→ **PROBLEMS AND TASKS**:
a) Return the portion of the New Zealand travel review from "It’s still early" to "very tastefully done.", copied word for word.
b) Answer these questions from the New Zealand travel review:
(i) In which town did the film scout knock on a farmer's door?
(ii) Which mountain served as the backdrop for the Golden Hall of Edoras?
(iii) Which body of water does the nickname 'Across the Ditch' refer to crossing?
c) Please write the next part of the New Zealand travel review, picking up after its final sentence.

→ **DOCUMENT PASSAGE**:
A Voyage Round New Zealand – Travel Review
A Voyage Round New Zealand
by Roger Crow / @RogerCrow
Twenty years ago a guy knocked on a farmer’s door in Matamata, New Zealand. The resident was watching the rugby and was nonplussed when the visitor asked if he could look round his farm. Said visitor was a film scout for Peter Jackson, who was planning a film version of Tolkien’s epic fantasy tome. “The Lord of the what?” asked the owner, before his son persuaded him this was a once-in-a-lifetime opportunity. The farmer agreed, and before long Jackson and company transformed part of his land forever.
I get the feeling that story has been told countless times in the years since The Lord of the Rings and The Hobbit movies helped turn Matamata and New Zealand itself into major tourist attractions. Wandering around the stunning sets I’d witnessed many times in some of my favourite films is a surreal experience. (The permanent set was rebuilt for The Hobbit films a few years ago).
It’s still early and the weather is a little overcast in Matamata as coach loads full of tourists like me and my partner take photos and pose by hobbit doors. Even if you’re not a fan, the place is an oasis of calm and very tastefully done.
This is our third Tolkien-related excursion in as many days, having recently explored the forest in Wellington where hobbits encountered evil Black Riders, and the stunning Mount Sunday, which formed the backdrop for the Golden Hall of Edoras. (The structure was dismantled years ago, but it’s such a breathtaking region, it hardly matters). This dream trip is the result of a lot of planning, and even more saving.
“Cut off from the rest of the world”
Having turned 50 a few months earlier, my mission was to not let the year go unmarked, but have the mother of all adventures. So, after an epic journey from Howden to Heathrow on Christmas Eve (not for the faint of heart), Rachel and I fly to Sydney (via Beijing), and enjoy a few days exploring the iconic Australian city before boarding a luxury cruise liner and setting sail for New Zealand. The trip is nicknamed ‘Across the Ditch’, an affectionate term for crossing the Tasman Sea between Australia and New Zealand, and vice versa.

→ **DATASET ROWS**:

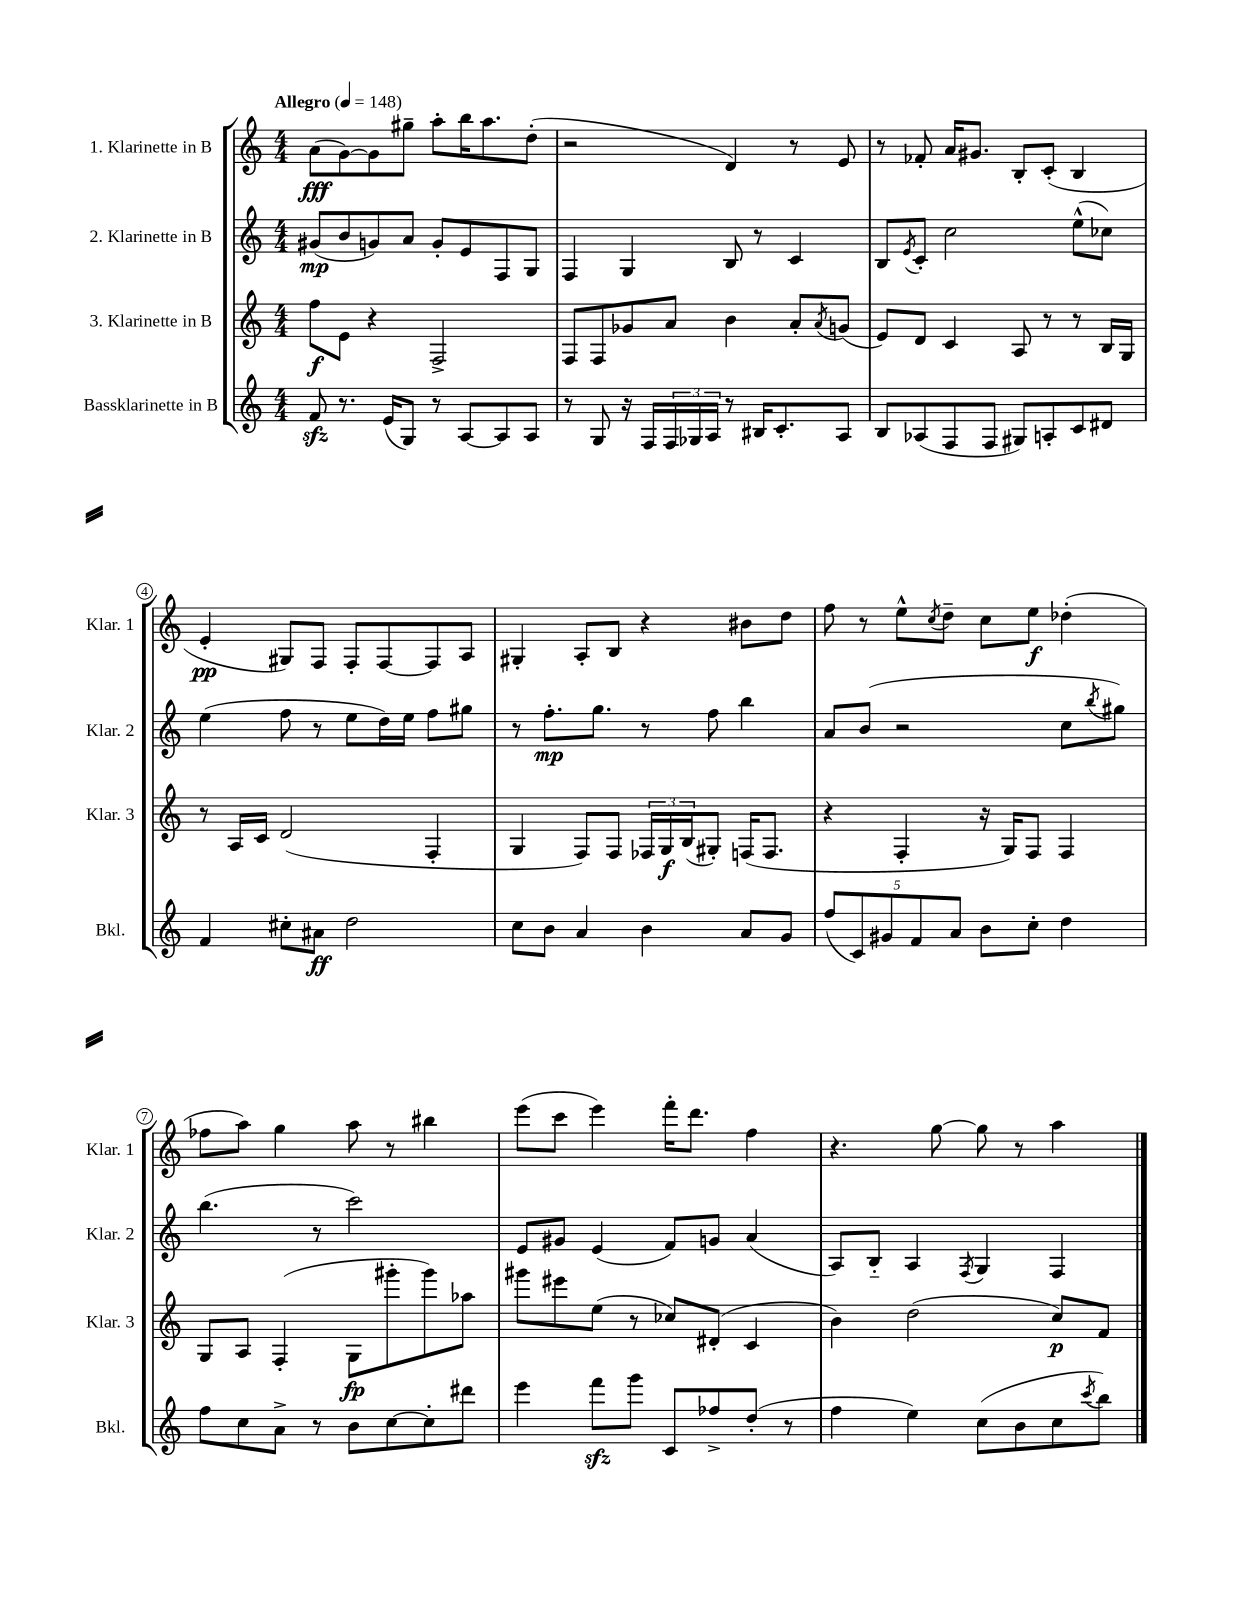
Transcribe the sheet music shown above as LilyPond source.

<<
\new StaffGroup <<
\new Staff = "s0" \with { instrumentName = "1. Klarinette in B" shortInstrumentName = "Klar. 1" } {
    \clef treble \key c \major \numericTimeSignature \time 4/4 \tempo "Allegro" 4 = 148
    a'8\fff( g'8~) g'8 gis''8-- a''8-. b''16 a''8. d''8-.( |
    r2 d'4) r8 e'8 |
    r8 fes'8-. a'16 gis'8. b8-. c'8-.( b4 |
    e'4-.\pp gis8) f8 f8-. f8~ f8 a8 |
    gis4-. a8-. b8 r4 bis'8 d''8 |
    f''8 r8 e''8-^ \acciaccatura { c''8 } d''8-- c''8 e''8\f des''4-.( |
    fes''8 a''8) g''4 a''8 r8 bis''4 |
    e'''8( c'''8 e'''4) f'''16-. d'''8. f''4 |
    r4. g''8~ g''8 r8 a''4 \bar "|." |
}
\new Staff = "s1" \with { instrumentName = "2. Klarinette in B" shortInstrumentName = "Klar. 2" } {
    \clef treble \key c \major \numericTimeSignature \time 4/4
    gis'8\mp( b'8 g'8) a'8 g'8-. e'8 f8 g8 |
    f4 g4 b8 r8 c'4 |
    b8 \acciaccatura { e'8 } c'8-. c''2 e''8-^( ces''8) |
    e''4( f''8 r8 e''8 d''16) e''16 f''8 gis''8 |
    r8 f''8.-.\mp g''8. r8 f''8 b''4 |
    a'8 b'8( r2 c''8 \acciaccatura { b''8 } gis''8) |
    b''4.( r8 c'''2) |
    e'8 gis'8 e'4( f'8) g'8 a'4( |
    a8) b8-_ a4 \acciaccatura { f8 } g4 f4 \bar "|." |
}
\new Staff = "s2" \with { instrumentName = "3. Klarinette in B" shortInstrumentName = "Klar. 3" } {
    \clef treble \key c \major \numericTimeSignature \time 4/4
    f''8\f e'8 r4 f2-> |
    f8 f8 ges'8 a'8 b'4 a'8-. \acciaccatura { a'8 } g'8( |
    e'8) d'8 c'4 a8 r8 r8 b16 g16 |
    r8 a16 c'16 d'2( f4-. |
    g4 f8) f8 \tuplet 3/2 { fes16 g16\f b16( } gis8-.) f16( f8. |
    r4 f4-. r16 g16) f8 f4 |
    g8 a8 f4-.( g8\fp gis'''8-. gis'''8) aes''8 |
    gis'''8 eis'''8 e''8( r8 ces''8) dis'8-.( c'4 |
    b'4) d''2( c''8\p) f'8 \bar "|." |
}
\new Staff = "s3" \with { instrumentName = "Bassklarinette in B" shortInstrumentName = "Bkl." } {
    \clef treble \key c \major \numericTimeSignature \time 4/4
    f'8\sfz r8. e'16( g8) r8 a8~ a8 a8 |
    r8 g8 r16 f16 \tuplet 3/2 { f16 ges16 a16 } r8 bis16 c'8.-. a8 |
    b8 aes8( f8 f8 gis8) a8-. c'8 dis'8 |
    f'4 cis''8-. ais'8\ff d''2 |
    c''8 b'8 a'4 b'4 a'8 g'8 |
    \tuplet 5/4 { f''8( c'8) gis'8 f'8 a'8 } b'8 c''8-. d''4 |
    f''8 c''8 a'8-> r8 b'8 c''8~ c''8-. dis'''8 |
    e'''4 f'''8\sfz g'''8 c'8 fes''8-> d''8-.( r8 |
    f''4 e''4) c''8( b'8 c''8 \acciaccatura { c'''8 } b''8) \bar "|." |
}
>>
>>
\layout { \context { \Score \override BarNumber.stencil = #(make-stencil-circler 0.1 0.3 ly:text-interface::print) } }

* * *

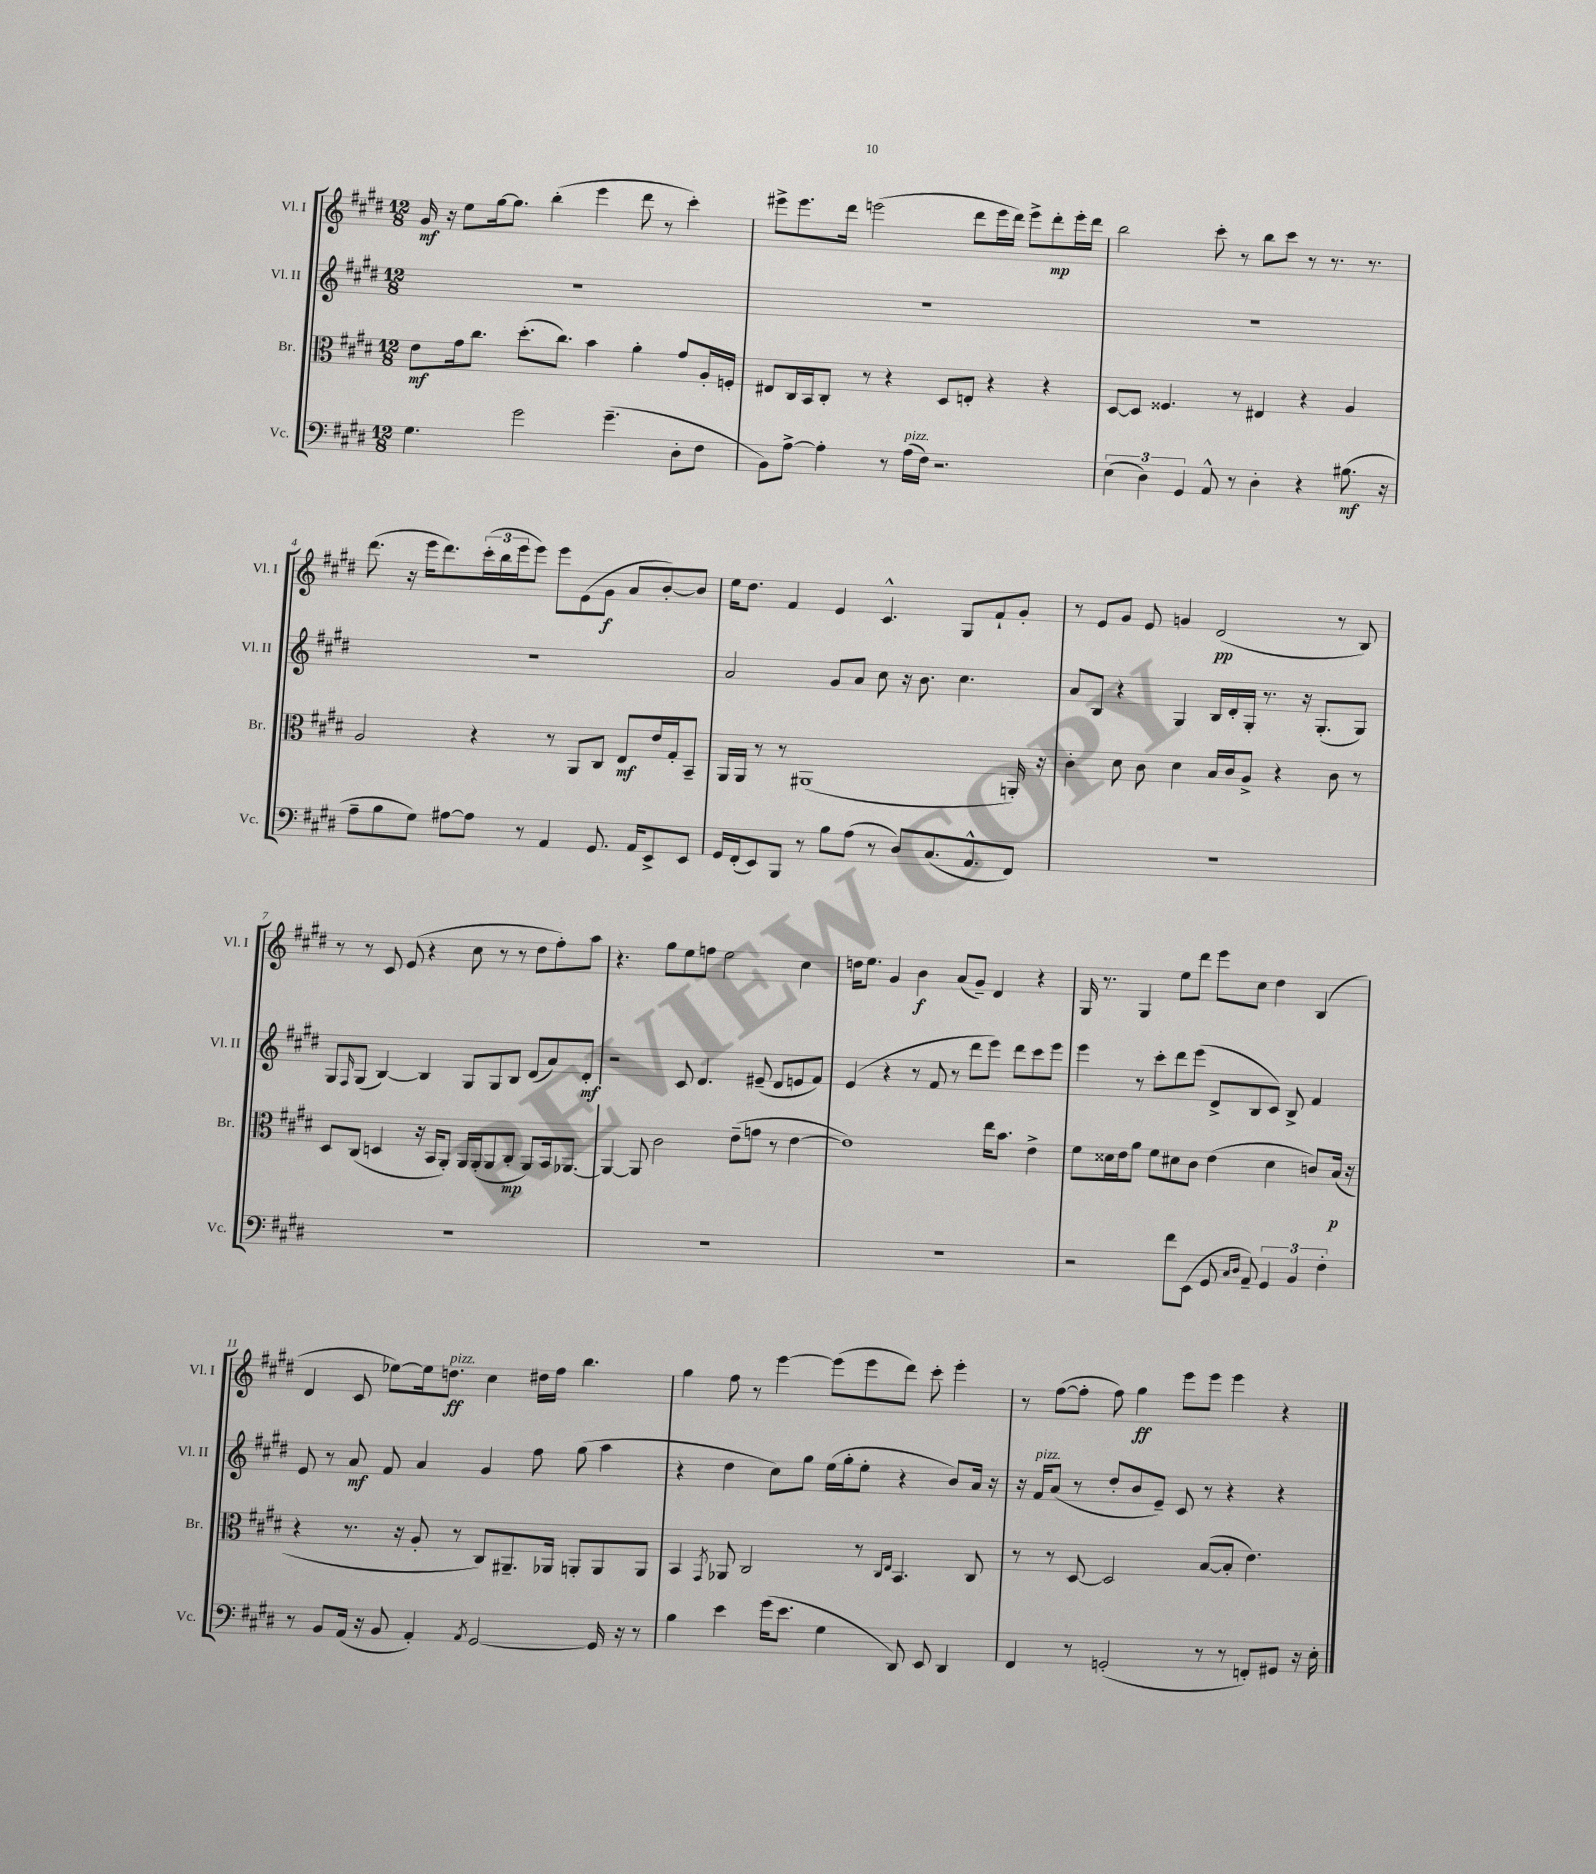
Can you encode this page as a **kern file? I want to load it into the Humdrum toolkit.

→ **OUTPUTS FOR THE TASKS**:
a)
It’s still early and the weather is a little overcast in Matamata as coach loads full of tourists like me and my partner take photos and pose by hobbit doors. Even if you’re not a fan, the place is an oasis of calm and very tastefully done.

b)
(i) Matamata
(ii) Mount Sunday
(iii) The Tasman Sea

c)
Our home for almost two weeks is the same ship featured in the latest run of ITV’s The Cruise, and for this veteran of assorted other voyages, the Majestic Princess more than lives up to its name. Sixteen decks; a glorious main theatre, and assorted dining rooms, eating areas, coffee shop and more mean we’re in our element. If nothing else it’s great just to get away from the endless Brexit/Trump nightmare, and with no desire to sign up for a WiFi package, it’s quite easy to be happily cut off from the rest of the world.
I’d planned on coming to Australia for decades, and though my mid-nineties plans fell through, finally making that dream a reality is a major tick on my bucket list. New Zealand, on the other hand, had been a goal since I spent countless hours watching documentaries on Jackson’s Lord of the Rings, and how he defied the odds to make the biggest film saga ever made in Australasia.
Our excursions do not disappoint. Before we even set foot on land, we sail through Milford Sound, a fiord in the southwest of New Zealand’s South Island. This gloriously atmospheric region of fog and waterfalls looks like it could have doubled for any prehistoric movie. It’s an unforgettable experience sunbathing on a luxury cruise liner as the backdrop suddenly turns into a scene from a Hollywood dino epic. Had a pterodactyl soared overhead, I would not have been surprised.
“Delights of Auckland”
I discover three sea days is my limit before going a little stir crazy, so by the time we set foot on dry land, it’s a treat to explore moeraki boulders – spherical rocks (or concretions) at Koekohe Beach, in Oamaru (also on the South Island). We later enjoy a visit to a Steampunk HQ. As a huge fan of Victorian-inflected sci-fi and fantasy, this mix of art collaboration and gallery is a genre fan’s dream. Oamaru is glorious place, bursting with artsy/crafty shops, second-hand book stores and terrific eateries.
In the days that follow we also sample the delights of Auckland (Piha Beach, where The Piano was partly filmed), and at the Bay of Islands (our last port day), witness a fantastic Maori song and dance ceremony, and best of all get to row a Maori war canoe. (Top tip: take a waterproof camera).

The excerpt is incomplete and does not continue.